这段代码中，replicatedVertexView 调用 upgrade 方法修改当前的 ReplicatedVertexView，使调用者可以访问到指定级别的边信息（如仅仅可以读源顶点的属性）。

def upgrade(vertices: VertexRDD[VD], includeSrc: Boolean, includeDst: Boolean) {
  // 判断传递级别
  val shipSrc = includeSrc && !hasSrcId
  val shipDst = includeDst && !hasDstId
  if (shipSrc || shipDst) {
    val shippedVerts: RDD[(Int, VertexAttributeBlock[VD])] =
      vertices.shipVertexAttributes(shipSrc, shipDst)
        .setName("ReplicatedVertexView.upgrade(%s, %s) - shippedVerts %s %s (broadcast)".format(
          includeSrc, includeDst, shipSrc, shipDst))
        .partitionBy(edges.partitioner.get)
    val newEdges = edges.withPartitionsRDD(edges.partitionsRDD.zipPartitions(shippedVerts) {
      (ePartIter, shippedVertsIter) => ePartIter.map {
        case (pid, edgePartition) =>
          (pid, edgePartition.updateVertices(shippedVertsIter.flatMap(_._2.iterator)))
      }
    })
    edges = newEdges
    hasSrcId = includeSrc
    hasDstId = includeDst
  }
}

最后，用 f 处理边，生成新的 RDD，最后用新的数据初始化图。

例子：边属性添加前缀。

scala> graph.edges.collect.foreach(println _)
Edge(3,7,collab)
Edge(5,3,advisor)
Edge(2,5,colleague)
Edge(5,7,pi)
scala> graph.mapTriplets(tri => "name:" + tri.attr).triplets
res37: org.apache.spark.rdd.RDD[org.apache.spark.graphx.EdgeTriplet[(String, String),String]] = MapPartitionsRDD[80] at mapPartitions at GraphImpl.scala:48
scala> graph.mapTriplets(tri => "name:" + tri.attr).triplets.collect
res39: Array[org.apache.spark.graphx.EdgeTriplet[(String, String),String]] = Array(((3,(rxin,student)),(7,(jgonzal,postdoc)),name:collab), ((5,(franklin,prof)),(3,(rxin,student)),name:advisor), ((2,(istoica,prof)),(5,(franklin,prof)),name:colleague), ((5,(franklin,prof)),(7,(jgonzal,postdoc)),name:pi))
scala> graph.mapTriplets(tri => "name:" + tri.attr).triplets.collect.foreach(println _)
((3,(rxin,student)),(7,(jgonzal,postdoc)),name:collab)
((5,(franklin,prof)),(3,(rxin,student)),name:advisor)
((2,(istoica,prof)),(5,(franklin,prof)),name:colleague)
((5,(franklin,prof)),(7,(jgonzal,postdoc)),name:pi)

5.2.4.5 结构操作

当前的 GraphX 仅仅支持一组简单的常用结构性操作。下面是基本的结构性操作列表：

class Graph[VD, ED] {
  def reverse: Graph[VD, ED]
  def subgraph(epred: EdgeTriplet[VD,ED] => Boolean,
               vpred: (VertexId, VD) => Boolean): Graph[VD, ED]
  def mask[VD2, ED2](other: Graph[VD2, ED2]): Graph[VD, ED]
  def groupEdges(merge: (ED, ED) => ED): Graph[VD,ED]
}

下面分别介绍这四种函数的原理。

reverse

reverse 操作返回一个新的图，这个图的边的方向都是反转的**。例如，这个操作可以用来计算反转的 PageRank。因为反转操作没有修改顶点或者边的属性或者改变边的数量，所以我们可以在不移动或者复制数据的情况下有效地实现它。

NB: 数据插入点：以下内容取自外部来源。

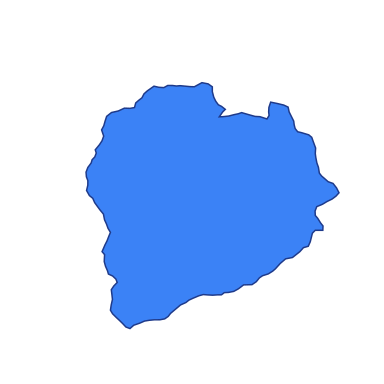 Santa Adélia, São Paulo, Brazil, rotated 59°
{"feature_id": "56859067B26078522690212", "entity_name": "Santa Adélia", "entity_type": "district", "adm_level": 2, "iso_a3": "BRA", "parent_name": "Brazil", "parent_adm1": "São Paulo", "projection": "mercator", "projection_center": [-48.82, -21.32], "detail": "fine", "context": "isolated", "style": "filled", "palette": "blue", "viewbox_px": 384, "rotation_deg": 59, "n_neighbors": 0, "source": "geoboundaries", "source_scale": "gbopen_adm2", "svg_char_len": 2239}
<svg xmlns="http://www.w3.org/2000/svg" viewBox="0 0 384 384"><g transform="rotate(59 192 192)"><path d="M168.7,65.9L164.7,68.6L159.9,73.5L155.5,78.3L159.1,82.5L162.9,85.1L166.1,86.5L168.0,90.1L162.4,95.0L159.7,99.0L155.3,103.2L149.5,108.6L148.8,112.0L147.4,116.0L145.8,121.4L143.3,126.8L141.6,129.9L139.2,124.5L138.3,120.9L133.8,122.6L130.8,124.5L126.4,124.9L121.9,124.5L116.5,122.9L112.3,120.4L107.6,122.5L103.4,127.2L103.2,131.4L103.0,135.8L100.6,139.5L97.2,144.1L94.7,147.5L93.1,150.8L90.7,153.8L88.2,157.9L88.0,162.4L85.1,166.6L81.7,170.1L82.3,178.2L83.1,182.5L85.5,186.4L86.0,190.7L86.7,194.4L90.0,197.8L88.4,202.0L85.3,206.8L84.6,213.4L82.4,220.1L83.2,226.2L86.5,230.0L89.8,233.5L92.2,237.5L98.6,238.9L101.8,242.8L103.8,247.0L106.0,253.2L109.3,254.0L111.9,257.3L112.9,261.0L115.2,263.5L117.3,268.6L120.4,272.6L124.6,274.7L128.6,275.4L132.5,277.8L136.4,281.6L142.2,281.8L146.3,280.3L151.0,280.9L155.7,280.5L160.0,280.1L165.3,279.3L170.8,281.3L175.4,281.8L179.9,282.7L184.6,282.7L187.1,286.1L190.2,290.1L192.5,293.8L194.8,297.0L196.8,299.8L200.7,299.2L203.6,301.2L206.5,303.1L211.2,304.4L215.9,305.0L219.3,305.9L223.1,303.3L227.4,302.1L231.0,302.7L232.3,307.5L234.2,311.5L238.5,313.4L243.1,315.5L247.2,319.4L251.3,322.8L255.5,322.8L260.6,321.5L264.8,320.3L269.0,319.2L273.7,318.2L277.1,315.5L276.2,310.5L277.5,304.4L278.2,299.1L280.0,294.6L282.1,290.2L285.0,285.3L286.7,280.7L286.4,276.5L285.0,272.9L284.1,267.4L282.9,260.0L283.6,254.2L283.1,250.3L283.6,245.7L284.5,239.5L285.7,235.2L288.4,231.4L291.1,227.4L293.3,223.1L295.3,219.7L294.9,216.1L296.8,212.6L298.7,207.4L298.9,202.2L298.2,195.6L302.3,188.3L302.0,183.1L300.3,178.4L300.1,174.6L301.5,168.8L301.4,163.6L300.8,160.1L298.7,153.2L297.5,146.2L299.9,139.6L299.4,135.8L298.7,130.4L297.1,125.1L298.4,120.3L295.6,116.3L289.3,110.0L288.3,106.1L292.2,99.6L288.6,97.2L284.8,97.7L279.3,97.8L275.6,98.4L271.7,96.3L268.8,92.6L269.7,86.5L269.7,81.2L270.2,75.6L269.7,70.7L268.4,66.4L262.9,66.0L257.3,66.7L253.3,70.0L249.2,71.3L245.0,72.7L241.4,73.1L235.9,70.9L231.4,70.0L226.2,68.1L222.5,66.5L218.0,63.4L211.2,62.1L206.8,61.2L203.1,62.5L197.5,67.6L194.8,70.4L190.7,70.9L187.0,69.8L183.6,68.3L178.4,67.9L173.4,67.5L168.7,65.9Z" fill="#3b82f6" stroke="#1e3a8a" stroke-width="1.5"/></g></svg>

override def reverse: Graph[VD, ED] = {
  new GraphImpl(vertices.reverseRoutingTables(), replicatedVertexView.reverse())
}
def reverse(): ReplicatedVertexView[VD, ED] = {
  val newEdges = edges.mapEdgePartitions((pid, part) => part.reverse)
  new ReplicatedVertexView(newEdges, hasDstId, hasSrcId)
}
// EdgePartition 中的 reverse
def reverse: EdgePartition[ED, VD] = {
  val builder = new ExistingEdgePartitionBuilder[ED, VD](
    global2local, local2global, vertexAttrs, activeSet, size)
  var i = 0
  while (i < size) {
    val localSrcId = localSrcIds(i)
    val localDstId = localDstIds(i)
    val srcId = local2global(localSrcId)
    val dstId = local2global(localDstId)
    val attr = data(i)
    // 将源顶点和目标顶点换位置
    builder.add(dstId, srcId, localDstId, localSrcId, attr)
    i += 1
  }
  builder.toEdgePartition
}

subgraph

subgraph 操作利用顶点和边的判断式（predicates），返回的图仅仅包含满足顶点判断式的顶点、满足边判断式的边以及满足顶点判断式的 triple**。subgraph 操作可以用于很多场景，如获取感兴趣的顶点和边组成的图或者获取清除断开连接后的图。

override def subgraph(
                       epred: EdgeTriplet[VD, ED] => Boolean = x => true,
                       vpred: (VertexId, VD) => Boolean = (a, b) => true): Graph[VD, ED] = {
  vertices.cache()
  // 过滤 vertices，重用 partitione和索引
  val newVerts = vertices.mapVertexPartitions(_.filter(vpred))
  // 过滤 triplets
  replicatedVertexView.upgrade(vertices, true, true)
  val newEdges = replicatedVertexView.edges.filter(epred, vpred)
  new GraphImpl(newVerts, replicatedVertexView.withEdges(newEdges))
}
// 该代码显示，subgraph 方法的实现分两步：先过滤 VertexRDD，然后再过滤 EdgeRDD。如上，过滤 VertexRDD 比较简单，我们重点看过滤 EdgeRDD 的过程。
def filter(
            epred: EdgeTriplet[VD, ED] => Boolean,
            vpred: (VertexId, VD) => Boolean): EdgeRDDImpl[ED, VD] = {
  mapEdgePartitions((pid, part) => part.filter(epred, vpred))
}
// EdgePartition 中的 filter 方法
def filter(
            epred: EdgeTriplet[VD, ED] => Boolean,
            vpred: (VertexId, VD) => Boolean): EdgePartition[ED, VD] = {
  val builder = new ExistingEdgePartitionBuilder[ED, VD](global2local, local2global, vertexAttrs, activeSet)
  var i = 0
  while (i < size) {
    // The user sees the EdgeTriplet, so we can't reuse it and must create one per edge.
    val localSrcId = localSrcIds(i)
    val localDstId = localDstIds(i)
    val et = new EdgeTriplet[VD, ED]
    et.srcId = local2global(localSrcId)
    et.dstId = local2global(localDstId)
    et.srcAttr = vertexAttrs(localSrcId)
    et.dstAttr = vertexAttrs(localDstId)
    et.attr = data(i)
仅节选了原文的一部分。